It is actually done fairly frequently, although not often enough. In ages past when people had more space this was more popular. Most hybridizers now seem to want to move 'forward', although there is plenty of good stuff buried in the crosses we already have. Might be because they want to name things. I'd rather have good stuff than more names.

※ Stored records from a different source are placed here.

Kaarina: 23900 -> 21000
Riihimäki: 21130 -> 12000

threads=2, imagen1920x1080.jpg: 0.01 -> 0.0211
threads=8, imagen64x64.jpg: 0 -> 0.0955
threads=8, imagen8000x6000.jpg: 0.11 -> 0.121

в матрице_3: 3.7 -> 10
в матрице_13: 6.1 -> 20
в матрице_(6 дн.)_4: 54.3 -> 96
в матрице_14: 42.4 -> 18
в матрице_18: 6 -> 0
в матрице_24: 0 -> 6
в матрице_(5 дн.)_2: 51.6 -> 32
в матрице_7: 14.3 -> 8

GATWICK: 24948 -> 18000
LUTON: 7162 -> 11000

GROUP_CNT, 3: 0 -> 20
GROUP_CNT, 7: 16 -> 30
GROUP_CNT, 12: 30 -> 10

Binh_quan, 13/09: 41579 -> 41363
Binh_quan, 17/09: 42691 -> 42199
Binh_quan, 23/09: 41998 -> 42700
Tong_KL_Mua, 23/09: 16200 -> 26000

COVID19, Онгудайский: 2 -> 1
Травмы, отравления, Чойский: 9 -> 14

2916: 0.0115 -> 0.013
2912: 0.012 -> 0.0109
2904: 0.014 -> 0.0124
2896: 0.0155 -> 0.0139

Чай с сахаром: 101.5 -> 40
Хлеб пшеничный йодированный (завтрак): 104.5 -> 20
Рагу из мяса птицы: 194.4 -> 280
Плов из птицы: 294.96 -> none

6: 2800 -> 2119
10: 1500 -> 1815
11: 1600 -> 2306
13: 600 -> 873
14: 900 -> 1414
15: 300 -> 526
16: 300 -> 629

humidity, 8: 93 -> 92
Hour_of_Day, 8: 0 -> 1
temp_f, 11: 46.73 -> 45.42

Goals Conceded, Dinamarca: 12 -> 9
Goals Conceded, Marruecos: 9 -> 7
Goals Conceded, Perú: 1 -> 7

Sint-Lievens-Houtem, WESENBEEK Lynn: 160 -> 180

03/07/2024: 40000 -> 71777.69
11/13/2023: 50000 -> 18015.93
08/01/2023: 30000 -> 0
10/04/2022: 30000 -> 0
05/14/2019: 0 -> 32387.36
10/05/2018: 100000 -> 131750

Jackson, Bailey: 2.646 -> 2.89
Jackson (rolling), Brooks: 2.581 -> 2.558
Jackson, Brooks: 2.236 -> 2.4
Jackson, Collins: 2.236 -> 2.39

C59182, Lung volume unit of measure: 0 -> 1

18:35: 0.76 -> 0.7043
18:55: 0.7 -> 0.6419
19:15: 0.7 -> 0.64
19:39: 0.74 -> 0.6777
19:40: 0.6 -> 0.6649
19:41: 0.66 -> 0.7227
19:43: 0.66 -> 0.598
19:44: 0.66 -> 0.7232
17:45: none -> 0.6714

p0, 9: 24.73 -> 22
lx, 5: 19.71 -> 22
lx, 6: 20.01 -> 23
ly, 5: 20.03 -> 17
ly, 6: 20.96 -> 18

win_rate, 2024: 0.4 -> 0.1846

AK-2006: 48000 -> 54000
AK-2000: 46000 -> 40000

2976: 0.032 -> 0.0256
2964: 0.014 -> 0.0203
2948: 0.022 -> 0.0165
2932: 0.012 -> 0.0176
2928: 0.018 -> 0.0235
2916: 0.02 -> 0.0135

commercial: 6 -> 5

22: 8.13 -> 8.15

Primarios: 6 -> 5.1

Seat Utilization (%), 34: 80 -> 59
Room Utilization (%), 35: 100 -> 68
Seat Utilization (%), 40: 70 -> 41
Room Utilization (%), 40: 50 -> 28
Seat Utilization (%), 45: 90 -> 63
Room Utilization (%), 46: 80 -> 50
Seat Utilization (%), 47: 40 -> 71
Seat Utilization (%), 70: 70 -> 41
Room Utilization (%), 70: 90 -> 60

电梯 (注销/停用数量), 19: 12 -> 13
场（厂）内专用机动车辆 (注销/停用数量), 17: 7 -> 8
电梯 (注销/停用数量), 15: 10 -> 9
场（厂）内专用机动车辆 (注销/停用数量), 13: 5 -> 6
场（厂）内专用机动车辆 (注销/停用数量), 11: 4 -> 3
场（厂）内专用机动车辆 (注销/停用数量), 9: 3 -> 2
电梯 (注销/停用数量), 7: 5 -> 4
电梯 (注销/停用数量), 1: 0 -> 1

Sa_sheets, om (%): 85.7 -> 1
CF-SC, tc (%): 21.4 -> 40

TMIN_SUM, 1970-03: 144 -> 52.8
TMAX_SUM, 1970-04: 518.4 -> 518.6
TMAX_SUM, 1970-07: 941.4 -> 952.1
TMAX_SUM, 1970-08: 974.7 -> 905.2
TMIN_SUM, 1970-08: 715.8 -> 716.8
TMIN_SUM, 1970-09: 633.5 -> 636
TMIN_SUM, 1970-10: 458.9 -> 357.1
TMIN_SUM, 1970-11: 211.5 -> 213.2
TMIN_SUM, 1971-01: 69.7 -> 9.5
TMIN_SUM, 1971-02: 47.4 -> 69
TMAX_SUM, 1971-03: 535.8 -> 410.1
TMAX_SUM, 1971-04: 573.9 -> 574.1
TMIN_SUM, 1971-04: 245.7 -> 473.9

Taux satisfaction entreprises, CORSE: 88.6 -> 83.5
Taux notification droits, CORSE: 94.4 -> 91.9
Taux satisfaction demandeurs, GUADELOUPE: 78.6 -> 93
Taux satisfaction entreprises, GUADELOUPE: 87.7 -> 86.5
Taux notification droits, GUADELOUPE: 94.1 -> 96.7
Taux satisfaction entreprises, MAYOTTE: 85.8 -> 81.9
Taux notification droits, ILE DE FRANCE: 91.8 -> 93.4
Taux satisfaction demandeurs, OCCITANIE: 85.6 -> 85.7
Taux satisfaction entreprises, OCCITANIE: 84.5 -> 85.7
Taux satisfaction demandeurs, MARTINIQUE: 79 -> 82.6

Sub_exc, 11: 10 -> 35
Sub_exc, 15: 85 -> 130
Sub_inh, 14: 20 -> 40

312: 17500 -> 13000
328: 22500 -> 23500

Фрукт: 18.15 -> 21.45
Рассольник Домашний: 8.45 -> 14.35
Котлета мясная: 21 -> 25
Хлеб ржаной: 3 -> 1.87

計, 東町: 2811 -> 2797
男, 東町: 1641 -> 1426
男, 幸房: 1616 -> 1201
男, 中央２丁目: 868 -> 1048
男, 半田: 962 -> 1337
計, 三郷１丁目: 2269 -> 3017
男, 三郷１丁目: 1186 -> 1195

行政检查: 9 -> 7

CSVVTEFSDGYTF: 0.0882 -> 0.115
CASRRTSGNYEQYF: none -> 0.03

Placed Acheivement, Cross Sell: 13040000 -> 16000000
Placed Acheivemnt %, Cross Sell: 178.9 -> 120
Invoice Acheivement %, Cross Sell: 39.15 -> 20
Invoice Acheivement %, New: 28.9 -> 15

I remember when Paph. Macabre was the best thing since sliced bread (it is still pretty close to that) there were sib crosses out for sale all the time. Sometimes you see these labelled as (for example) Paph. Macabre F2.


----------



## Drorchid (Sep 11, 2012)

Yes, I have done it a couple of times.

Here is a post of a Phrag. Mem. Dick Clements that I made by sibbing two seedlings:

http://www.slippertalk.com/forum/showthread.php?t=17544

Robert


----------



## paphreek (Sep 11, 2012)

I have done a couple crosses using sibs: Paph Little Trouble ('#1' x '#3') (barbigerum x charlesworthii) and Paph Barb Hella ('#1' x '#2') (barbigerum x Hellas).


----------



## fibre (Sep 12, 2012)

paphreek said:


> I have done a couple crosses using sibs: Paph Little Trouble ('#1' x '#3') (barbigerum x charlesworthii) and Paph Barb Hella ('#1' x '#2') (barbigerum x Hellas).



Any results yet?


----------



## paphreek (Sep 15, 2012)

fibre said:


> Any results yet?



Very similar results to parents on first two seedlings to bloom of the Paph Little Trouble sib cross


----------



## fibre (Sep 16, 2012)

Hmm, maybe you will see more variation if more of these bloom ...


----------



## fibre (Dec 27, 2015)

Ross, I would be interested to see some flowers of the sib cross of Paph Barb Hella. Didn't they bloom yet?


----------